(Input material begins)
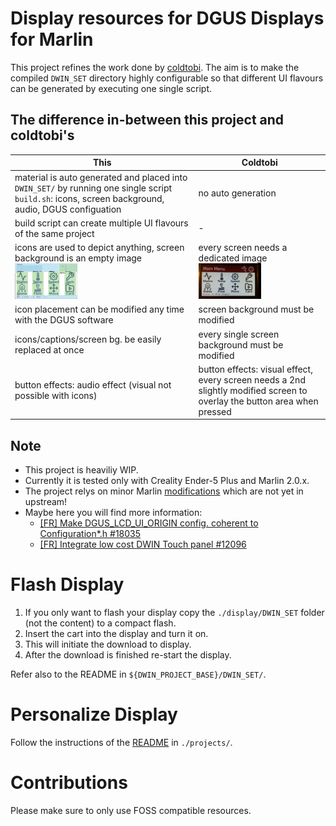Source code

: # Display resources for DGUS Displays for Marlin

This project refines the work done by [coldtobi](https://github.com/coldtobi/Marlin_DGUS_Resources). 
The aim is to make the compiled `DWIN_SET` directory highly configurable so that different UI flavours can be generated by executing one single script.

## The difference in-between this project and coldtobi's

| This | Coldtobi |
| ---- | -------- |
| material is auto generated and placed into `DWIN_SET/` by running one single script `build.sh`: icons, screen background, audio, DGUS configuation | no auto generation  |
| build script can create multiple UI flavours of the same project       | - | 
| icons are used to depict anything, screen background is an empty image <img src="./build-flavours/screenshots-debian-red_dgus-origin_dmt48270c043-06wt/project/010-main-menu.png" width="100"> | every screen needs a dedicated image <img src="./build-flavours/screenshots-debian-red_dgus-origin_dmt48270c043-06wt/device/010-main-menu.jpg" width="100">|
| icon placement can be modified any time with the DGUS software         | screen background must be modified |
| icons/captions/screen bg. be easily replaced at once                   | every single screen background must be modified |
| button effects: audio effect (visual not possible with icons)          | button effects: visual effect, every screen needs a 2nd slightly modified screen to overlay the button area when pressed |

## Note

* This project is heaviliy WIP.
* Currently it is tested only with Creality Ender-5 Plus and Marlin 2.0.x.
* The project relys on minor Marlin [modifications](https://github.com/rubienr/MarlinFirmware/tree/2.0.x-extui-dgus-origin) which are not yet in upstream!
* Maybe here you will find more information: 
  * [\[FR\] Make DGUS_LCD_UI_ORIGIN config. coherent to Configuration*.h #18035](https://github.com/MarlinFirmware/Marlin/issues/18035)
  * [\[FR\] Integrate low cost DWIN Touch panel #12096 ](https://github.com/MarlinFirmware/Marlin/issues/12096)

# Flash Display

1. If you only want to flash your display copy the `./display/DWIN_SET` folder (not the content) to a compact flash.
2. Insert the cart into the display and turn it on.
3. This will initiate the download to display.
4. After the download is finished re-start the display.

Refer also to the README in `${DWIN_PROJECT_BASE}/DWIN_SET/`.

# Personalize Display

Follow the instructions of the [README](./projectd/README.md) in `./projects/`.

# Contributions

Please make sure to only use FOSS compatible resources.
(Input material ends)
(Input material begins)
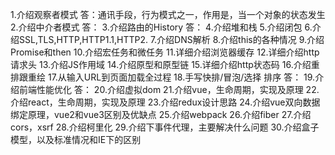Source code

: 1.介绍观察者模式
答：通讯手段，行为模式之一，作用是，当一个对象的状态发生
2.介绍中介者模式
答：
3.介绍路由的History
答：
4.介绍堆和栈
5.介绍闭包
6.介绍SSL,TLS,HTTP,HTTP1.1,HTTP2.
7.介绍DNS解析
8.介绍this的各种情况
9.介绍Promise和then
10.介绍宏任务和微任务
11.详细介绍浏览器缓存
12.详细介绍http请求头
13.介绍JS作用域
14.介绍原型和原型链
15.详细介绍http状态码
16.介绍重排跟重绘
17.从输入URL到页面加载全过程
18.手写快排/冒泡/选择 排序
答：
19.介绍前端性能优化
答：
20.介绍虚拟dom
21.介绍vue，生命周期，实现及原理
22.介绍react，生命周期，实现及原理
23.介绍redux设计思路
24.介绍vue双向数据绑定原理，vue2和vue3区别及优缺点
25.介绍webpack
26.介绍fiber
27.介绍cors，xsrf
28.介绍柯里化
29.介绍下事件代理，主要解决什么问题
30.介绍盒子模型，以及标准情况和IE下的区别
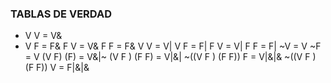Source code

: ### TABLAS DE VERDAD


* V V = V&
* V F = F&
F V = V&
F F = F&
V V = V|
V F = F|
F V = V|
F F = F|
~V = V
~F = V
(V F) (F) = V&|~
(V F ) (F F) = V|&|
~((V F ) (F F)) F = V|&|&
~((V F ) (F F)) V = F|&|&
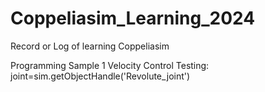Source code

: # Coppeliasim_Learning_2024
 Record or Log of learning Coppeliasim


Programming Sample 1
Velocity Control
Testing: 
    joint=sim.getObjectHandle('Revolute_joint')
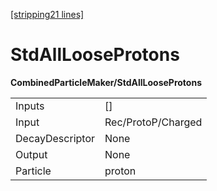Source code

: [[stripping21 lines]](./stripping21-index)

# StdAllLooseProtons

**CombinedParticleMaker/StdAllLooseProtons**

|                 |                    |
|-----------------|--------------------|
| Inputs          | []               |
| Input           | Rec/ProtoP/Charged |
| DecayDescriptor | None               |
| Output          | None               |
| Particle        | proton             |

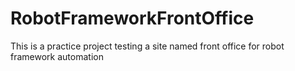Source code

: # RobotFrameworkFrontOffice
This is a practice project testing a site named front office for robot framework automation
(Input material ends)
(Input material begins)
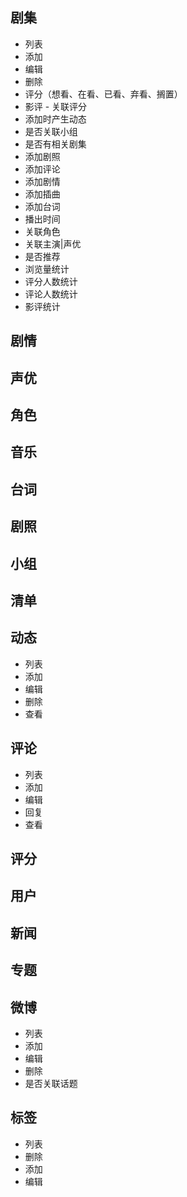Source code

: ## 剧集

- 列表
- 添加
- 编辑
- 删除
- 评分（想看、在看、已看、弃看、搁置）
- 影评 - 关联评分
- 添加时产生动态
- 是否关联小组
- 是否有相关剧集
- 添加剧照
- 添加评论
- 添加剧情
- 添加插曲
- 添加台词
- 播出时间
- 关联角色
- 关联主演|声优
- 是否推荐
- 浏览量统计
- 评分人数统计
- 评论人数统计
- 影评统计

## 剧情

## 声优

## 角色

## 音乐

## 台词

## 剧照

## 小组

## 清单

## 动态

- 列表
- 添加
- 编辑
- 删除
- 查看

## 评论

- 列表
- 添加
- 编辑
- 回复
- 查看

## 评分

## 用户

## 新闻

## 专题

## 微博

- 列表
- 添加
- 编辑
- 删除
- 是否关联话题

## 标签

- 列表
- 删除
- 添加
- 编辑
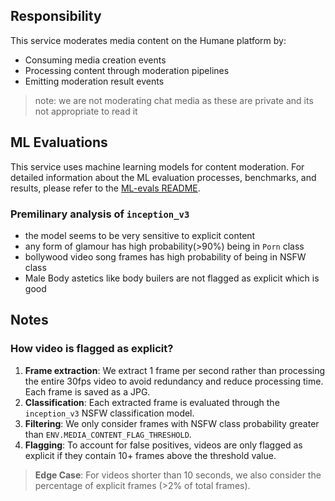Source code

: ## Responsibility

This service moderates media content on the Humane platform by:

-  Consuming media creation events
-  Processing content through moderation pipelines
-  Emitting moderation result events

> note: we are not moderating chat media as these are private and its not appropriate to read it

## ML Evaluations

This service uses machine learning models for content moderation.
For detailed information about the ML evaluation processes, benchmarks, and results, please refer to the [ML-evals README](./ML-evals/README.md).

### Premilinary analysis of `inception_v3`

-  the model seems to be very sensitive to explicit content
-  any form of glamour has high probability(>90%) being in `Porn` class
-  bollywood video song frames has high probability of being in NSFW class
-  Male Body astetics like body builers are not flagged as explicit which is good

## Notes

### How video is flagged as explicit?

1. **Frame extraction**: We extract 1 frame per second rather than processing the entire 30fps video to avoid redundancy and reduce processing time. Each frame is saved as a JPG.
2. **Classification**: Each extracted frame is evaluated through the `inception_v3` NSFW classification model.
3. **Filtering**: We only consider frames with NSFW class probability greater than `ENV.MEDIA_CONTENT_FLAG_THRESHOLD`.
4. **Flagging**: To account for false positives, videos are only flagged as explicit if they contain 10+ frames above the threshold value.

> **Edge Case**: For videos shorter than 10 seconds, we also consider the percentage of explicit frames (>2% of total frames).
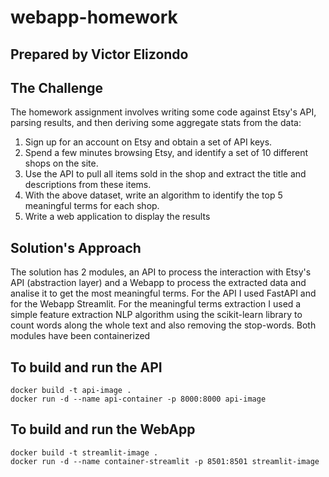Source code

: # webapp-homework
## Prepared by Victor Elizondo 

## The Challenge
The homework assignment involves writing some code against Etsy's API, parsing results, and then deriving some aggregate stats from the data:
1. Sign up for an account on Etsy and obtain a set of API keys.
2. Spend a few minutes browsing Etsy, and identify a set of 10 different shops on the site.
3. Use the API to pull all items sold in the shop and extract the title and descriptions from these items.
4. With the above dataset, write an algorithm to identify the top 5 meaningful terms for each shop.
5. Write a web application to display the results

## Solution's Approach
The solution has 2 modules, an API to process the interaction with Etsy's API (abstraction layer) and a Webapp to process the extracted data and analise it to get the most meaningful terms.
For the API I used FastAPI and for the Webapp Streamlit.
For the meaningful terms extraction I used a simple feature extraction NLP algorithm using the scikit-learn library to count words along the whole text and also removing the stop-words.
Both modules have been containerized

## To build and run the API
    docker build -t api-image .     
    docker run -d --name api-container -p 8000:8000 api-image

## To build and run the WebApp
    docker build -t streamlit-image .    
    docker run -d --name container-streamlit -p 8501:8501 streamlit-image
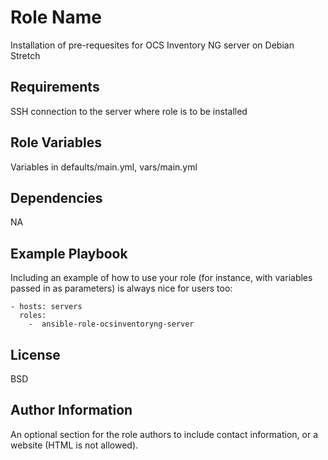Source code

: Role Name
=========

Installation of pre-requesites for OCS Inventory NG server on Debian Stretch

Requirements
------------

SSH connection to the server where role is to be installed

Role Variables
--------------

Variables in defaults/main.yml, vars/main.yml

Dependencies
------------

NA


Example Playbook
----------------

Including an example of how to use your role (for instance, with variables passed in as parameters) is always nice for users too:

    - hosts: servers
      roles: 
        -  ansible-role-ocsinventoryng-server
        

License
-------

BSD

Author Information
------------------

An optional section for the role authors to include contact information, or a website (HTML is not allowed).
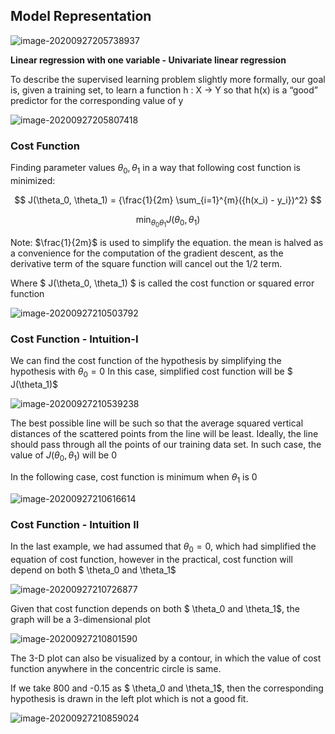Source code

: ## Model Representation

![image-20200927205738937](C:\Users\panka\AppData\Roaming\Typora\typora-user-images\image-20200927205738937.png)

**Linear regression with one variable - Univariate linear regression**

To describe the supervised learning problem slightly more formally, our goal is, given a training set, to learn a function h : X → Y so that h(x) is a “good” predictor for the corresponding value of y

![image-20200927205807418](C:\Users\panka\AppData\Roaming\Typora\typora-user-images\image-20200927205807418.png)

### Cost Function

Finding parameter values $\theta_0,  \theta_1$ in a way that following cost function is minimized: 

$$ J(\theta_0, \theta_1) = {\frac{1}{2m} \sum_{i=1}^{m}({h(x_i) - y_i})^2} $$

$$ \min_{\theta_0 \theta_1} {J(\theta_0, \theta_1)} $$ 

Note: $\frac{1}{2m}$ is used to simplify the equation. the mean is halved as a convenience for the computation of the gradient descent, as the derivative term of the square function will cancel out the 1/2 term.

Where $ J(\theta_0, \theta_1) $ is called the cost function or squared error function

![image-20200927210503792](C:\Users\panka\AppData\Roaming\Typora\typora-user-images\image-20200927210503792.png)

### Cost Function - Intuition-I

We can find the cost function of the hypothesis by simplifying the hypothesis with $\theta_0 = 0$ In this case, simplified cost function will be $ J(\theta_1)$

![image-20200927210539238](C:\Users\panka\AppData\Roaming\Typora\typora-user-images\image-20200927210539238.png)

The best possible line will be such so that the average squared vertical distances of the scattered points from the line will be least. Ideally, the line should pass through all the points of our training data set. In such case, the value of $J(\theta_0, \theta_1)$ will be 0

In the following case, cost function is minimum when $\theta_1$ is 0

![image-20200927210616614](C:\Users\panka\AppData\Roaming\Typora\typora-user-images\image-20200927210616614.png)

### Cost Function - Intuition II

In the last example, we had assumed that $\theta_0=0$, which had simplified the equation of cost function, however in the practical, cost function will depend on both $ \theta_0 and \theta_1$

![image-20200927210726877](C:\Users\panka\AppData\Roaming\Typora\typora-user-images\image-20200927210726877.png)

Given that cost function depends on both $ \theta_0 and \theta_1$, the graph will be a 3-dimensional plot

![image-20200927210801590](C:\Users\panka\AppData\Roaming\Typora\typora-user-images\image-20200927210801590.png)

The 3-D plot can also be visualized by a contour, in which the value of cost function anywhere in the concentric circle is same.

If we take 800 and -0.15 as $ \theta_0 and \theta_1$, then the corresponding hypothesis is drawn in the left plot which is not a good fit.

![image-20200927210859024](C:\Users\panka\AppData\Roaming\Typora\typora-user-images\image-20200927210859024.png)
(Input material ends)
From the records above, print only the lines between the one holding "## The Challenge" and the one holding "## Solution's Approach", inclusive, exactly as they stand.

## The Challenge
The homework assignment involves writing some code against Etsy's API, parsing results, and then deriving some aggregate stats from the data:
1. Sign up for an account on Etsy and obtain a set of API keys.
2. Spend a few minutes browsing Etsy, and identify a set of 10 different shops on the site.
3. Use the API to pull all items sold in the shop and extract the title and descriptions from these items.
4. With the above dataset, write an algorithm to identify the top 5 meaningful terms for each shop.
5. Write a web application to display the results

## Solution's Approach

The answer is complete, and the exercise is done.